## What you will do
Give back the data exactly, with no images.
+++++
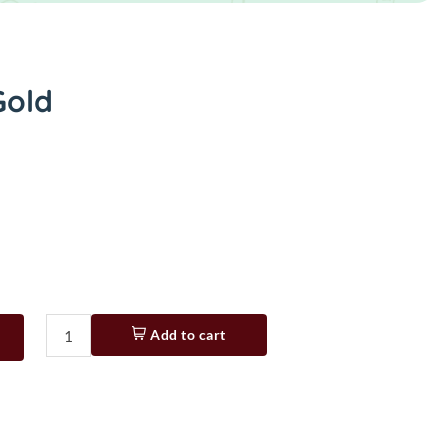
Gold
Add to cart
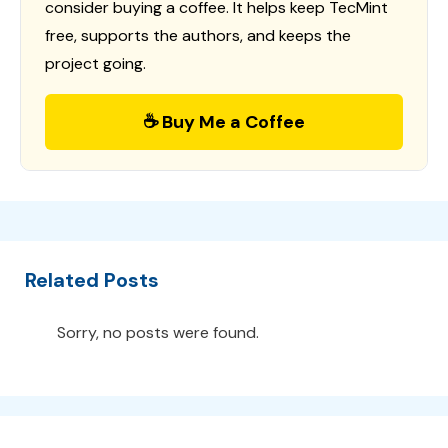
consider buying a coffee. It helps keep TecMint
free, supports the authors, and keeps the
project going.
☕ Buy Me a Coffee
Related Posts
Sorry, no posts were found.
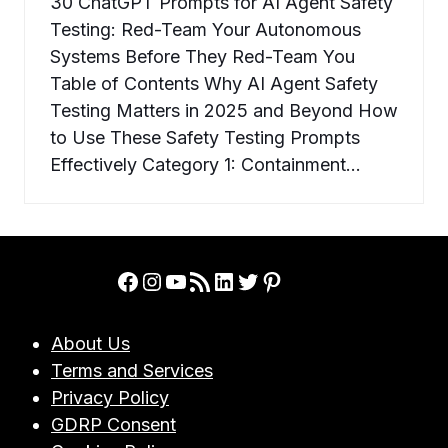
30 ChatGPT Prompts for AI Agent Safety
Testing: Red-Team Your Autonomous
Systems Before They Red-Team You
Table of Contents Why AI Agent Safety
Testing Matters in 2025 and Beyond How
to Use These Safety Testing Prompts
Effectively Category 1: Containment…
Facebook
Instagram
YouTube
RSS Feed
LinkedIn
Twitter
Pinterest
About Us
Terms and Services
Privacy Policy
GDRP Consent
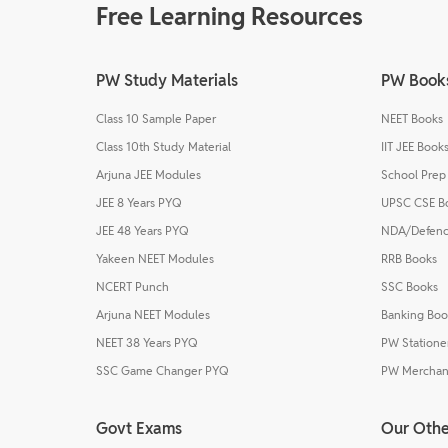
Free Learning Resources
PW Study Materials
PW Book
Class 10 Sample Paper
NEET Books
Class 10th Study Material
IIT JEE Book
Arjuna JEE Modules
School Prep
JEE 8 Years PYQ
UPSC CSE B
JEE 48 Years PYQ
NDA/Defenc
Yakeen NEET Modules
RRB Books
NCERT Punch
SSC Books
Arjuna NEET Modules
Banking Boo
NEET 38 Years PYQ
PW Statione
SSC Game Changer PYQ
PW Merchan
Govt Exams
Our Othe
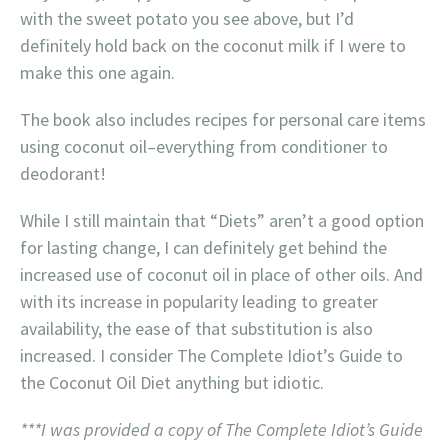
with the sweet potato you see above, but I’d
definitely hold back on the coconut milk if I were to
make this one again.
The book also includes recipes for personal care items
using coconut oil–everything from conditioner to
deodorant!
While I still maintain that “Diets” aren’t a good option
for lasting change, I can definitely get behind the
increased use of coconut oil in place of other oils. And
with its increase in popularity leading to greater
availability, the ease of that substitution is also
increased. I consider The Complete Idiot’s Guide to
the Coconut Oil Diet anything but idiotic.
***I was provided a copy of The Complete Idiot’s Guide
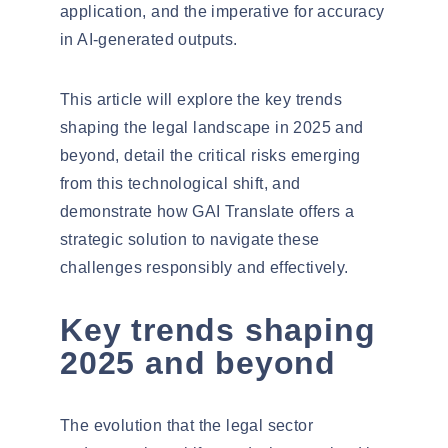
application, and the imperative for accuracy
in AI-generated outputs.
This article will explore the key trends
shaping the legal landscape in 2025 and
beyond, detail the critical risks emerging
from this technological shift, and
demonstrate how GAI Translate offers a
strategic solution to navigate these
challenges responsibly and effectively.
Key trends shaping
2025 and beyond
The evolution that the legal sector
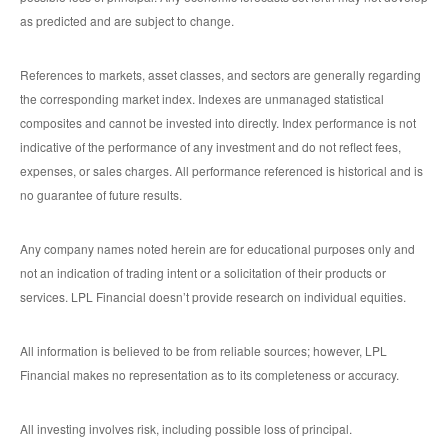
as predicted and are subject to change.
References to markets, asset classes, and sectors are generally regarding
the corresponding market index. Indexes are unmanaged statistical
composites and cannot be invested into directly. Index performance is not
indicative of the performance of any investment and do not reflect fees,
expenses, or sales charges. All performance referenced is historical and is
no guarantee of future results.
Any company names noted herein are for educational purposes only and
not an indication of trading intent or a solicitation of their products or
services. LPL Financial doesn’t provide research on individual equities.
All information is believed to be from reliable sources; however, LPL
Financial makes no representation as to its completeness or accuracy.
All investing involves risk, including possible loss of principal.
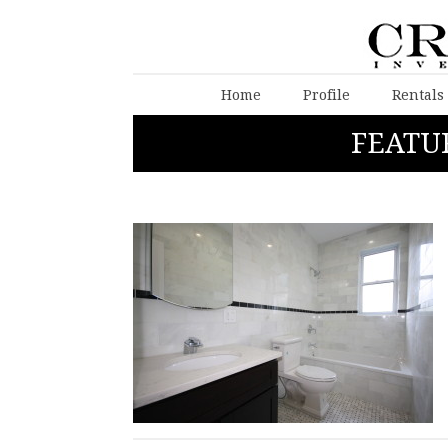
Home
Profile
Rentals
FEATU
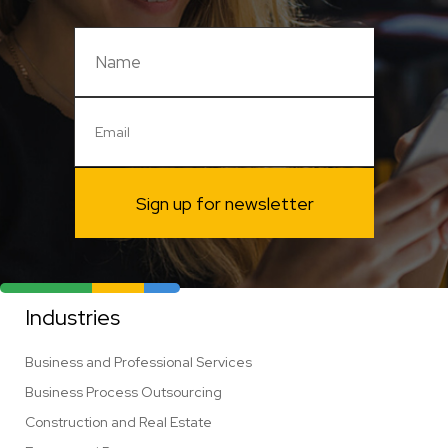
Sign up for newsletter
Industries
Business and Professional Services
Business Process Outsourcing
Construction and Real Estate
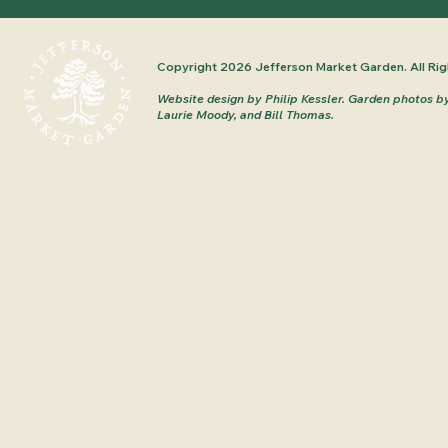
Copyright 2026 Jefferson Market Garden. All Rig
Website design by Philip Kessler.
Garden photos b
Laurie Moody, and Bill Thomas.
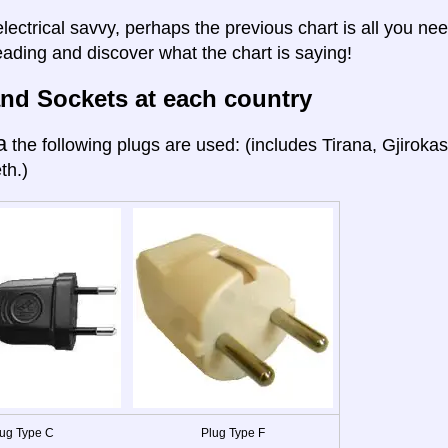
electrical savvy, perhaps the previous chart is all you nee
eading and discover what the chart is saying!
nd Sockets at each country
a
the following plugs are used: (includes Tirana, Gjiroka
th.)
ug Type C
Plug Type F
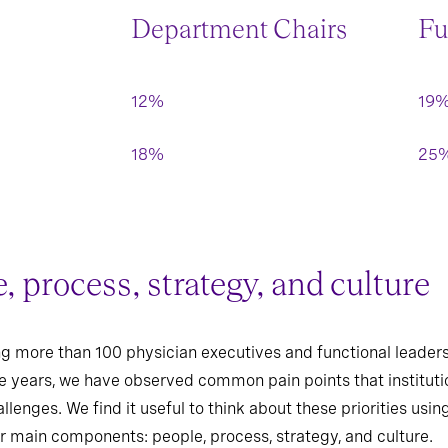
Department Chairs
Fu
12%
19
18%
25
 process, strategy, and culture
ting more than 100 physician executives and functional lead
ve years, we have observed common pain points that institutio
llenges. We find it useful to think about these priorities us
r main components: people, process, strategy, and culture.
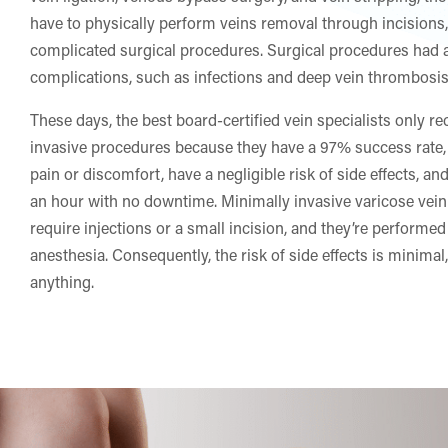
have to physically perform veins removal through incisions,
complicated surgical procedures. Surgical procedures had a
complications, such as infections and deep vein thrombosis
These days, the best board-certified vein specialists only
invasive procedures because they have a 97% success rate,
pain or discomfort, have a negligible risk of side effects, a
an hour with no downtime. Minimally invasive varicose vein
require injections or a small incision, and they’re performed
anesthesia. Consequently, the risk of side effects is minimal,
anything.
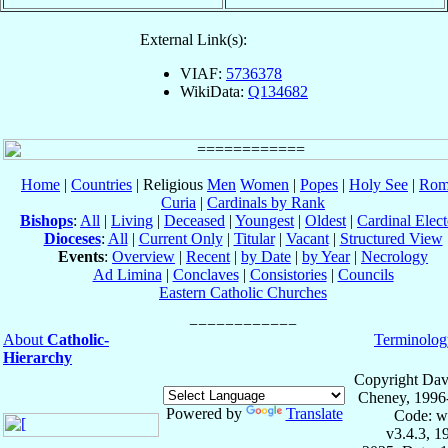
External Link(s):
VIAF:
5736378
WikiData:
Q134682
Home
|
Countries
| Religious
Men
Women
|
Popes
|
Holy See
|
Rom
Curia
|
Cardinals by Rank
Bishops
:
All
|
Living
|
Deceased
|
Youngest
|
Oldest
|
Cardinal Elect
Dioceses
:
All
|
Current Only
|
Titular
|
Vacant
|
Structured View
Events
:
Overview
|
Recent
|
by Date
|
by Year
|
Necrology
Ad Limina
|
Conclaves
|
Consistories
|
Councils
Eastern Catholic Churches
About
Catholic-
Terminolog
Hierarchy
Copyright Dav
Cheney, 1996
Powered by
Translate
Code: w
v3.4.3, 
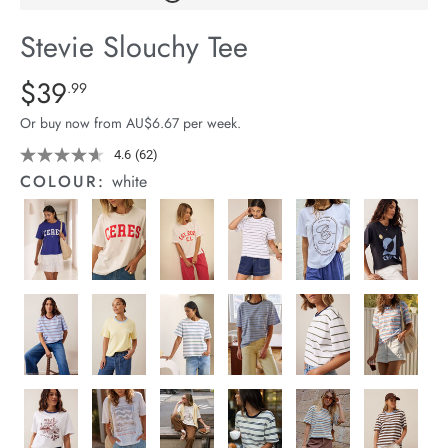
arrel Edit
Stevie Slouchy Tee
in Stock
Details
https://cereslife.com/stevie-
$39
Standard Price $39.99
.99
slouchy-
Or buy now from AU$6.67 per week.
tee/1400884-
95.html
4.6
(62)
Read
62
COLOUR:
white
Reviews.
Same
page
link.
+++++
## Solution to this problem
Gold
Add to cart
consider buying a coffee. It helps keep TecMint
free, supports the authors, and keeps the
project going.
☕ Buy Me a Coffee
Related Posts
Sorry, no posts were found.
30 ChatGPT Prompts for AI Agent Safety
Testing: Red-Team Your Autonomous
Systems Before They Red-Team You
Table of Contents Why AI Agent Safety
Testing Matters in 2025 and Beyond How
to Use These Safety Testing Prompts
Effectively Category 1: Containment…
Facebook
Instagram
YouTube
RSS Feed
LinkedIn
Twitter
Pinterest
About Us
Terms and Services
Privacy Policy
GDRP Consent
Free Learning Resources
PW Study Materials
PW Book
Class 10 Sample Paper
NEET Books
Class 10th Study Material
IIT JEE Book
Arjuna JEE Modules
School Prep
JEE 8 Years PYQ
UPSC CSE B
JEE 48 Years PYQ
NDA/Defenc
Yakeen NEET Modules
RRB Books
NCERT Punch
SSC Books
Arjuna NEET Modules
Banking Boo
NEET 38 Years PYQ
PW Statione
SSC Game Changer PYQ
PW Merchan
Govt Exams
Our Othe
with the sweet potato you see above, but I’d
definitely hold back on the coconut milk if I were to
make this one again.
The book also includes recipes for personal care items
using coconut oil–everything from conditioner to
deodorant!
While I still maintain that “Diets” aren’t a good option
for lasting change, I can definitely get behind the
increased use of coconut oil in place of other oils. And
with its increase in popularity leading to greater
availability, the ease of that substitution is also
increased. I consider The Complete Idiot’s Guide to
the Coconut Oil Diet anything but idiotic.
***I was provided a copy of The Complete Idiot’s Guide
application, and the imperative for accuracy
in AI-generated outputs.
This article will explore the key trends
shaping the legal landscape in 2025 and
beyond, detail the critical risks emerging
from this technological shift, and
demonstrate how GAI Translate offers a
strategic solution to navigate these
challenges responsibly and effectively.
Key trends shaping
2025 and beyond
The evolution that the legal sector
as predicted and are subject to change.
References to markets, asset classes, and sectors are generally regarding
the corresponding market index. Indexes are unmanaged statistical
composites and cannot be invested into directly. Index performance is not
indicative of the performance of any investment and do not reflect fees,
expenses, or sales charges. All performance referenced is historical and is
no guarantee of future results.
Any company names noted herein are for educational purposes only and
not an indication of trading intent or a solicitation of their products or
services. LPL Financial doesn’t provide research on individual equities.
All information is believed to be from reliable sources; however, LPL
Financial makes no representation as to its completeness or accuracy.
All investing involves risk, including possible loss of principal.
Home
Profile
Rentals
FEATU
Sign up for newsletter
Industries
Business and Professional Services
Business Process Outsourcing
Construction and Real Estate
Copyright 2026 Jefferson Market Garden. All Rig
Website design by Philip Kessler.
Garden photos b
Laurie Moody, and Bill Thomas.
electrical savvy, perhaps the previous chart is all you nee
eading and discover what the chart is saying!
nd Sockets at each country
a
the following plugs are used: (includes Tirana, Gjiroka
th.)
ug Type C
Plug Type F
Department Chairs
Fu
12%
19
18%
25
 process, strategy, and culture
ting more than 100 physician executives and functional lead
ve years, we have observed common pain points that institutio
llenges. We find it useful to think about these priorities us
r main components: people, process, strategy, and culture.
have to physically perform veins removal through incisions,
complicated surgical procedures. Surgical procedures had a
complications, such as infections and deep vein thrombosis
These days, the best board-certified vein specialists only
invasive procedures because they have a 97% success rate,
pain or discomfort, have a negligible risk of side effects, a
an hour with no downtime. Minimally invasive varicose vein
require injections or a small incision, and they’re performed
anesthesia. Consequently, the risk of side effects is minimal,
anything.
External Link(s):
VIAF:
5736378
WikiData:
Q134682
Home
|
Countries
| Religious
Men
Women
|
Popes
|
Holy See
|
Rom
Curia
|
Cardinals by Rank
Bishops
:
All
|
Living
|
Deceased
|
Youngest
|
Oldest
|
Cardinal Elect
Dioceses
:
All
|
Current Only
|
Titular
|
Vacant
|
Structured View
Events
:
Overview
|
Recent
|
by Date
|
by Year
|
Necrology
Ad Limina
|
Conclaves
|
Consistories
|
Councils
Eastern Catholic Churches
About
Catholic-
Terminolog
Hierarchy
Copyright Dav
Cheney, 1996
Powered by
Translate
Code: w
v3.4.3, 
arrel Edit
Stevie Slouchy Tee
in Stock
Details
https://cereslife.com/stevie-
$39
Standard Price $39.99
.99
slouchy-
Or buy now from AU$6.67 per week.
tee/1400884-
95.html
4.6
(62)
Read
62
COLOUR:
white
Reviews.
Same
page
link.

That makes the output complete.